Refining and Marketing (R&M)

The 2007 capital program for R&M is approximately $1.7 billion, with about $1.3 billion of this amount allocated to ConocoPhillips' U.S. businesses.

The company has allocated $1.1 billion for U.S. refining, primarily for projects related to sustaining and improving the existing business with a focus on reliability, energy efficiency, capital maintenance and regulatory compliance. Work continues at a number of refineries on projects to increase crude oil capacity, expand conversion capability and increase clean product yield.

International R&M is expected to spend about $0.4 billion, with a focus on projects related to reliability, safety and the environment, as well as the advancement of a full-conversion refinery project in Yanbu, Saudi Arabia. The company continues to study other international refinery projects.

The remaining R&M capital budget is for projects in the company's domestic transportation and marketing businesses.

Emerging Businesses and Corporate

The 2007 capital program for Emerging Businesses and Corporate is approximately $0.4 billion. The majority of the spending is earmarked for power generation, primarily for an expansion project at the company's Immingham Combined Heat and Power plant in the United Kingdom.

In Corporate, capital expenditures are expected to be primarily for global information systems and services projects.

Energy Resource Development

"In addition to the capital budgeted in 2007 for projects that will provide needed energy supplies in the near- and long-term, the company also will increase research and development spending on technology by 50 percent to more than $150 million annually," said Mulva. "Research and development efforts will focus on projects that aid the development of unconventional oil and gas resources, such as Canadian oil sands, as well as the development of new energy sources, such as alternatives and renewables.

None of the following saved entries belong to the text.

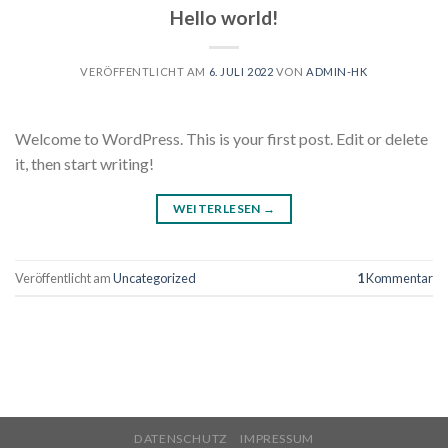
Hello world!
VERÖFFENTLICHT AM
6. JULI 2022
VON
ADMIN-HK
Welcome to WordPress. This is your first post. Edit or delete
it, then start writing!
WEITERLESEN
→
Veröffentlicht am
Uncategorized
1
Kommentar
DATENSCHUTZ
IMPRESSUM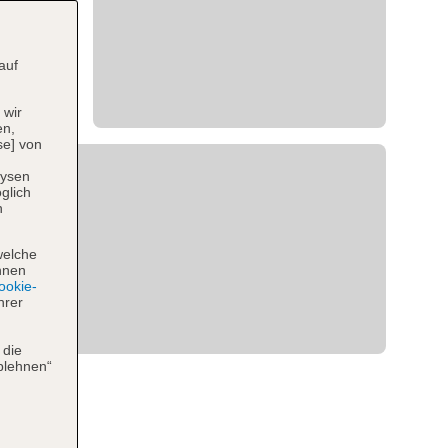
auf
 wir
en,
se] von
lysen
glich
n
welche
hnen
okie-
hrer
 die
blehnen“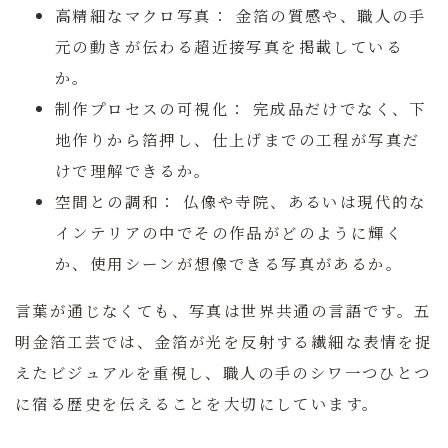
高精細なマクロ写真：
金箔の質感や、職人の手
元の動きが伝わる超近接写真を掲載している
か。
制作プロセスの可視化：
完成品だけでなく、下
地作りから箔押し、仕上げまでの工程が写真だ
けで理解できるか。
空間との調和：
仏像や寺院、あるいは現代的な
インテリアの中でその作品がどのように輝く
か、使用シーンが想像できる写真があるか。
言葉が通じなくても、写真は世界共通の言語です。五
明金箔工芸では、金箔が光を反射する繊細な表情を捉
えたビジュアルを重視し、職人の手のシワ一つひとつ
に宿る歴史を伝えることを大切にしています。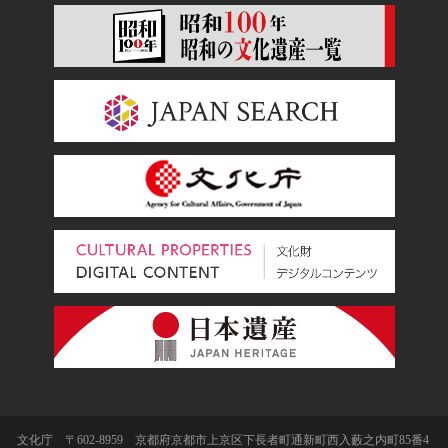
文化庁 〒602-8959 京都府京都市上京区下長者町通新町西入藪之内町85番4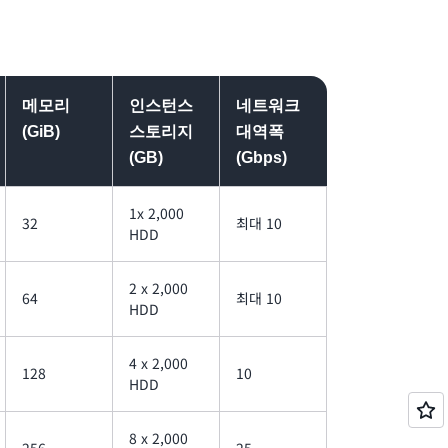
객에게 네트워킹을 위한 높은 처리량, 낮은 지연
. H1 인스턴스는 더 작은 인스턴스 크기에 대
 대역폭과 최대 10Gbps를 제공합니다.
메모리
인스턴스
네트워크
(GiB)
스토리지
대역폭
(GB)
(Gbps)
1x 2,000
32
최대 10
HDD
2 x 2,000
64
최대 10
HDD
4 x 2,000
128
10
HDD
8 x 2,000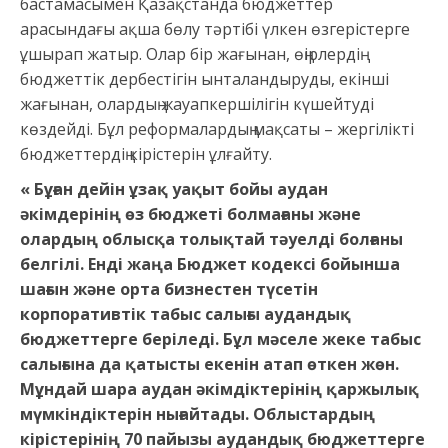
бастамасымен Қазақстанда бюджеттер
арасындағы ақша бөлу тәртібі үлкен өзгерістерге
ұшырап жатыр. Олар бір жағынан, өңірлердің
бюджеттік дербестігін ынталандыруды, екінші
жағынан, олардың жауапкершілігін күшейтуді
көздейді. Бұл реформалардың мақсаты – жергілікті
бюджеттердің кірістерін ұлғайту.
«
Бұған дейін ұзақ уақыт бойы аудан
әкімдерінің өз бюджеті болмағаны және
олардың облысқа толықтай тәуелді болғаны
белгілі. Енді жаңа Бюджет кодексі бойынша
шағын және орта бизнестен түсетін
корпоративтік табыс салығы аудандық
бюджеттерге беріледі. Бұл мәселе жеке табыс
салығына да қатысты екенін атап өткен жөн.
Мұндай шара аудан әкімдіктерінің қаржылық
мүмкіндіктерін нығайтады. Облыстардың
кірістерінің 70 пайызы аудандық бюджеттерге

"The company is committed to diversifying its energy resource development, significantly enhancing the efficiency of energy use, and doing so in a way that addresses climate change and other environmental concerns. ConocoPhillips believes a number of sources of energy are necessary to meet the demands of consumers, including fossil fuels, unconventional sources like oil shale and heavy oil, and alternatives like biofuels. The company intends to become a leader in new energy resource development."

Asset Rationalization Program and Company-Owned Retail Outlets

"Our asset rationalization program is progressing well," said Mulva. "Consistent with our previously announced expectations, we are on target to achieve proceeds of approximately $3 billion to $4 billion by the end of 2007.

"In addition, we are completing a study on how best to market our domestic refinery system's clean products. ConocoPhillips plans to market gasoline, diesel fuel and aviation fuel through approximately 10,000 outlets, the majority of which utilize the Phillips 66, Conoco or 76 brands. However, our company-owned and operated outlets will be divested to existing or new wholesale marketers."

Of the approximately 830 retail outlets scheduled for divestiture, 330 are company-owned and company-operated. The remaining outlets are operated by dealers. As a result of the adoption of this plan, the company anticipates recording a charge to earnings for a held-for-sale impairment of about $200 million (after tax) in the fourth quarter of 2006.